系统2思考
Search documents
ICML 2025 Oral | 从「浅对齐」到「深思熟虑」,清华牵头搭起大模型安全的下一级阶梯
机器之心· 2025-06-25 04:06
Core Viewpoint - The article emphasizes the necessity of "safety alignment" in large language models (LLMs) as they are increasingly deployed in high-risk applications. It critiques current shallow alignment methods and introduces a new framework, STAIR, which enhances model safety without sacrificing performance [2][4]. Group 1: Introduction of STAIR Framework - The STAIR framework integrates System 2 thinking into safety alignment, moving beyond superficial responses to risk prompts. It aims to teach models to analyze risks deeply rather than merely refusing requests [4][10]. - STAIR enhances the alignment process through a three-step approach, significantly improving the robustness of open-source models against jailbreak attacks while maintaining their general capabilities [4][30]. Group 2: Three-Step Process of STAIR - **Stage 1: Structured Reasoning Alignment** This stage involves supervised fine-tuning using structured reasoning chain data, enabling the model to develop initial reasoning capabilities. The model learns to analyze risks step-by-step before providing a response [15][16]. - **Stage 2: Safety-Informed Monte Carlo Tree Search** This stage employs a Monte Carlo tree search to create self-sampled data pairs, optimizing the model's safety and general capabilities. The reward function is designed to prioritize safety while ensuring usefulness [17][24]. - **Stage 3: Test-Time Scaling** The final stage trains a reward model to guide the language model during testing, enhancing performance through Best-of-N or beam search techniques.
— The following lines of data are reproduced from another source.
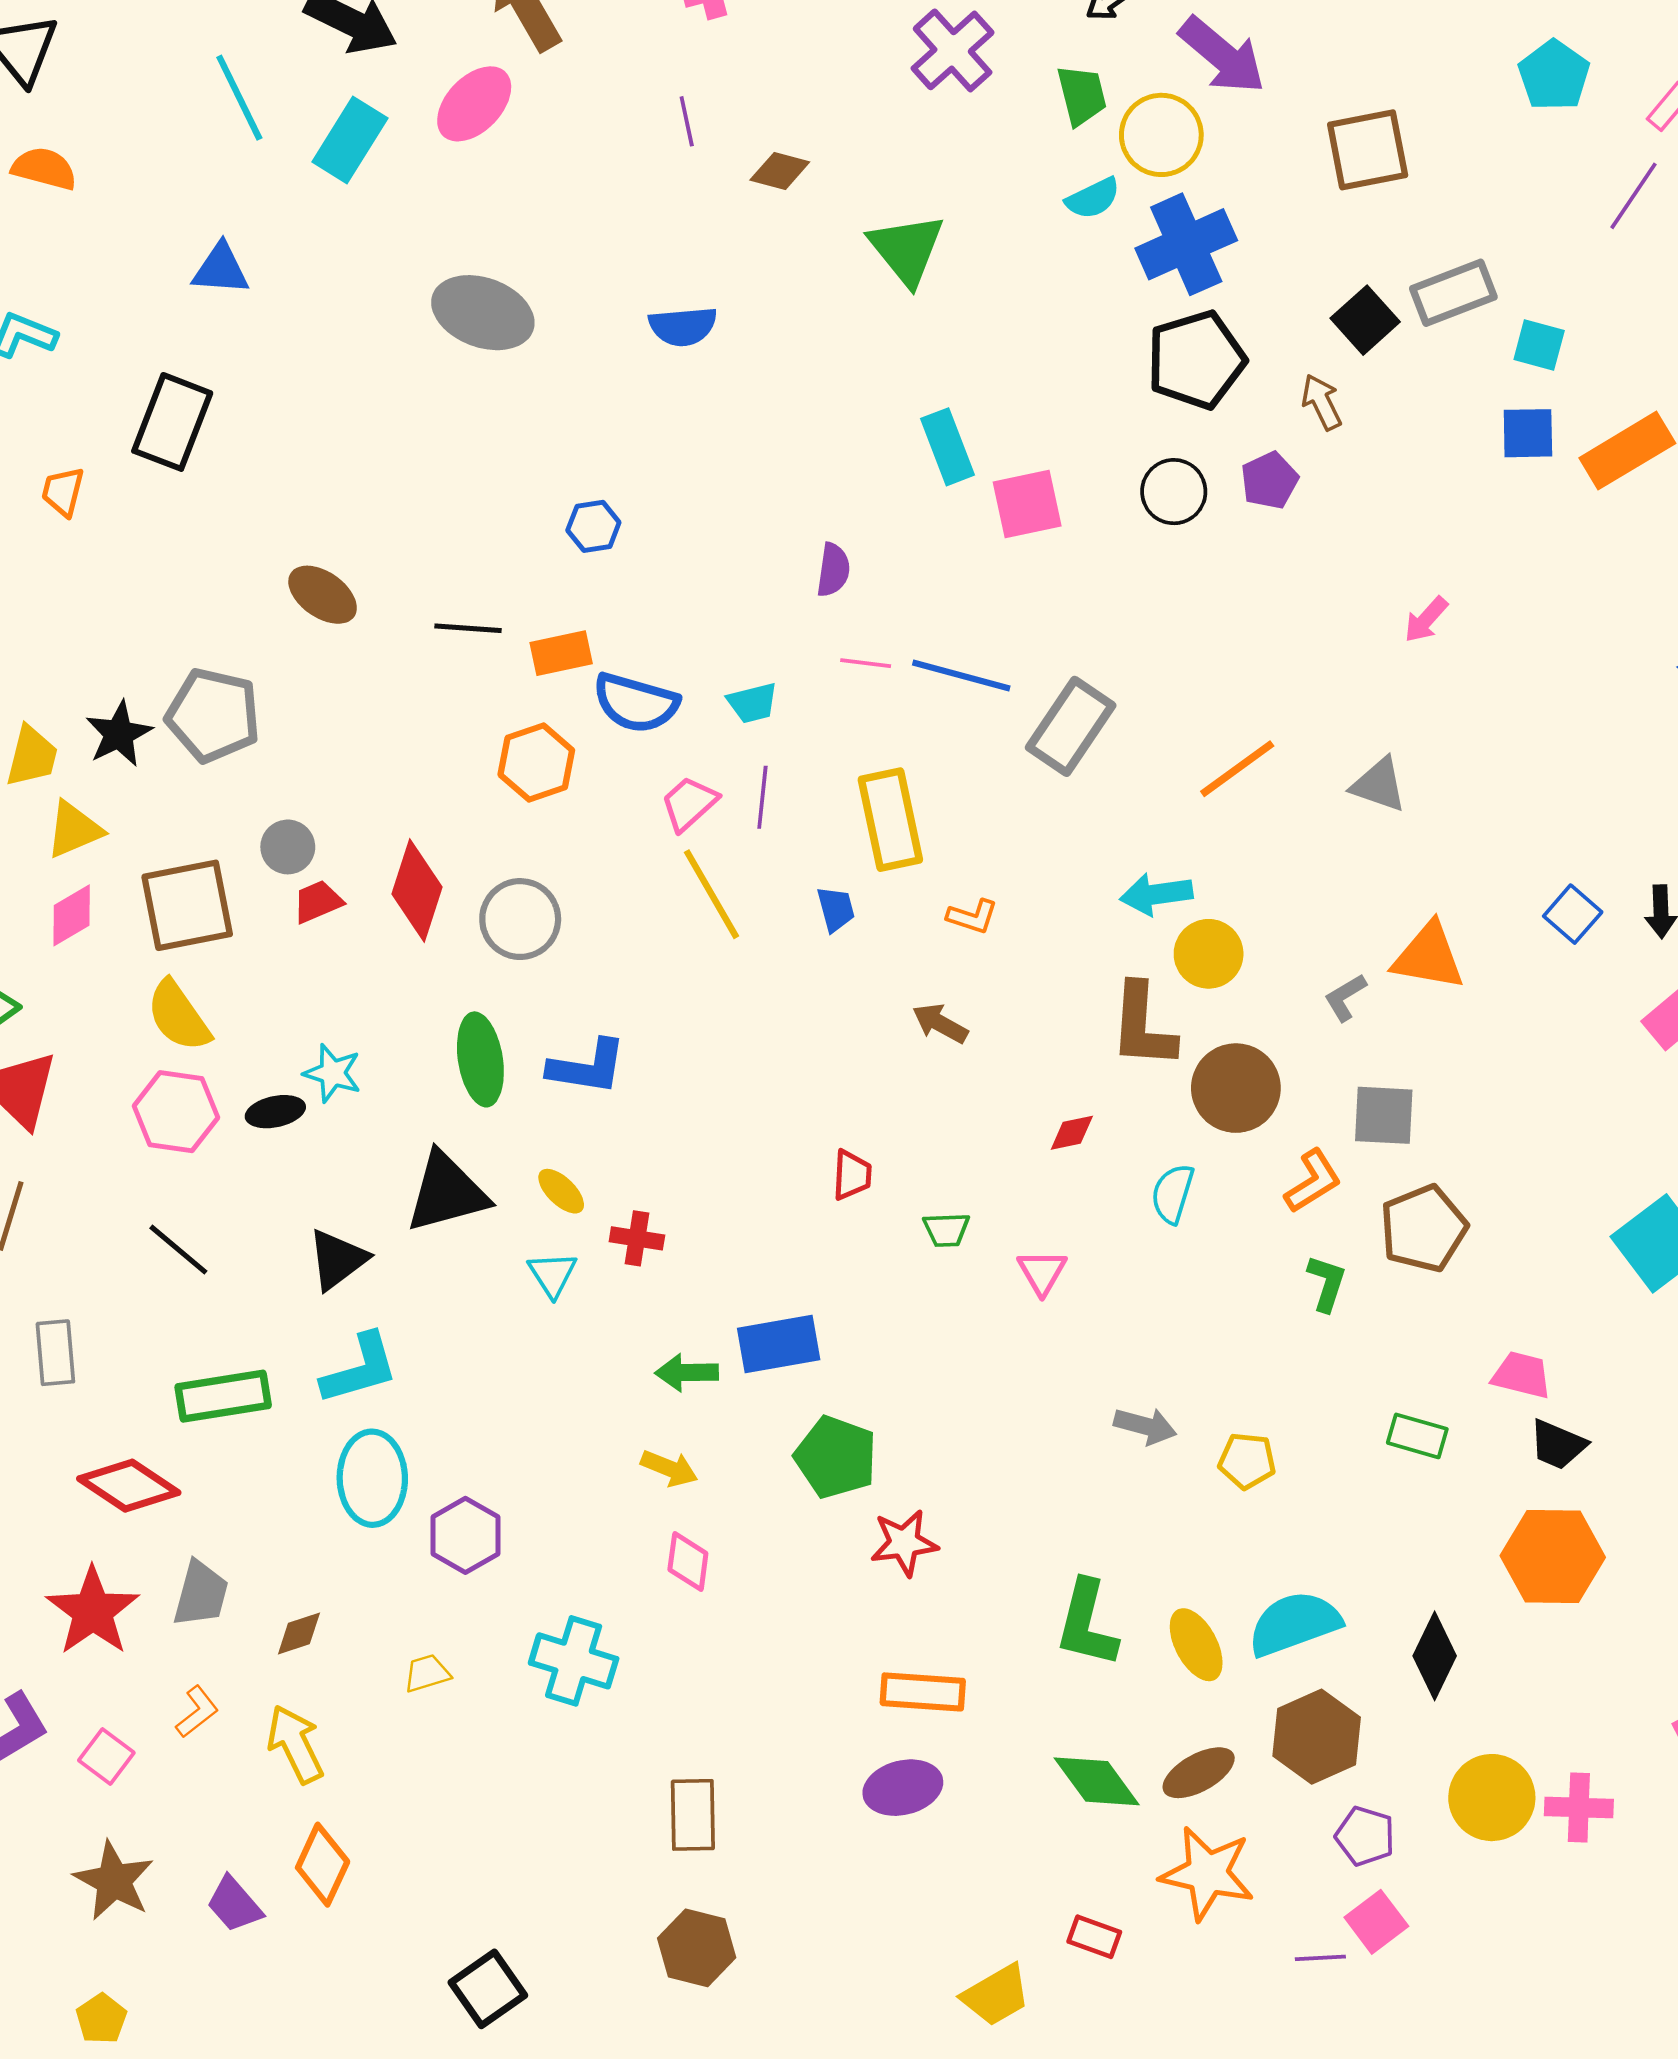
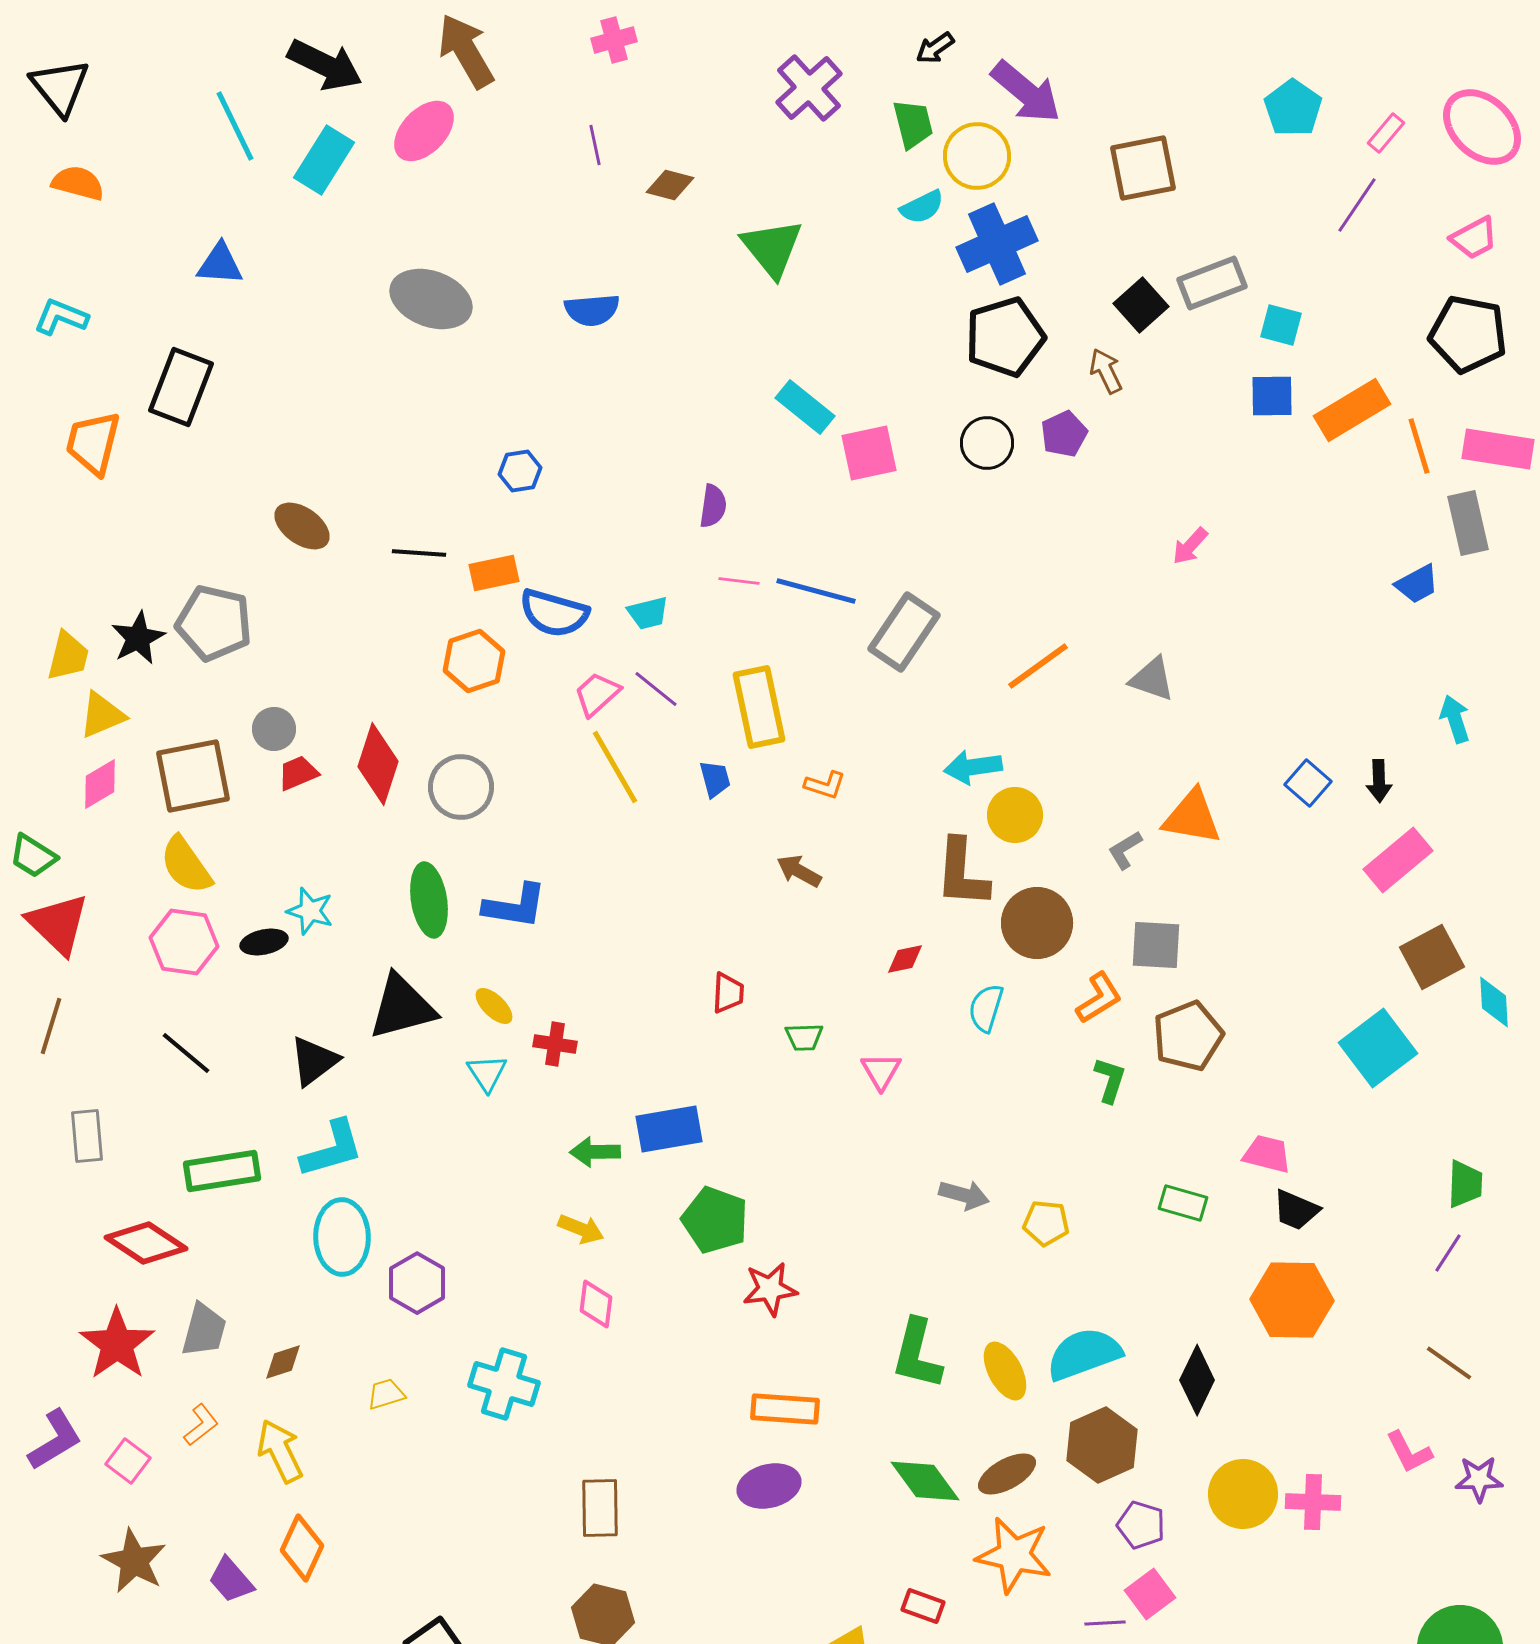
cyan rectangle: (948, 447) -> (805, 407), turned -30
orange trapezoid: (63, 492) -> (93, 443), size x1.6
purple line: (762, 797) -> (656, 689), turned -57

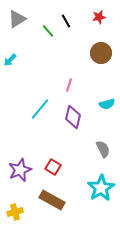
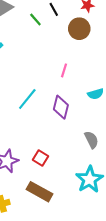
brown circle: (101, 53) -> (79, 29), moved
pink line: (69, 85) -> (64, 70), moved

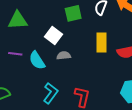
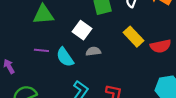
yellow rectangle: (101, 42) -> (133, 37), turned -42

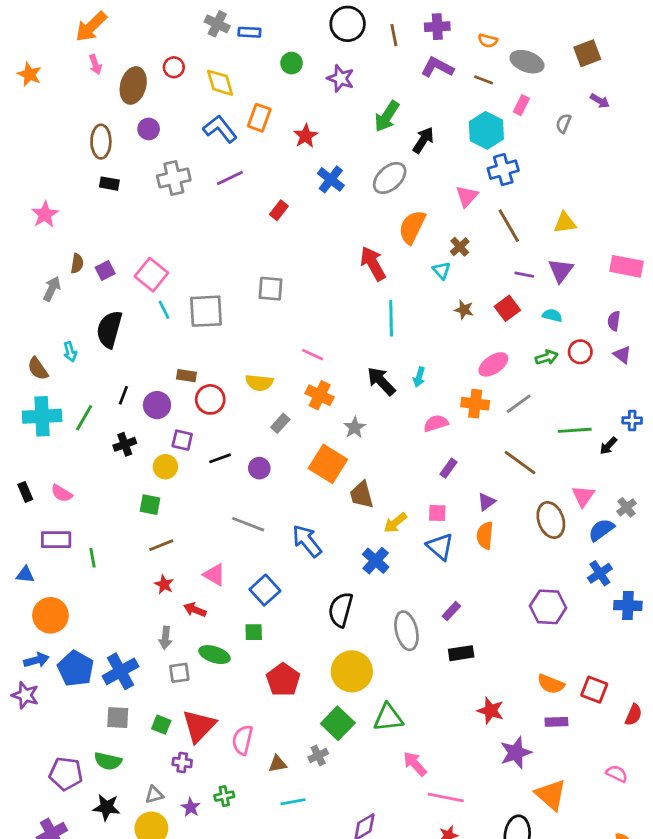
This stage has shown significant improvements in safety scores compared to mainstream commercial models [29][30]. Group 3: RealSafe-R1 Model - Building on the STAIR framework, the RealSafe-R1 model targets the open-source DeepSeek-R1 model for safety alignment. It constructs 15,000 safety-aware reasoning trajectories, significantly enhancing safety without compromising reasoning capabilities [32][34]. - The model's training process emphasizes safety risk awareness during reasoning, leading to substantial improvements in safety while maintaining performance in various reasoning tasks [34][35].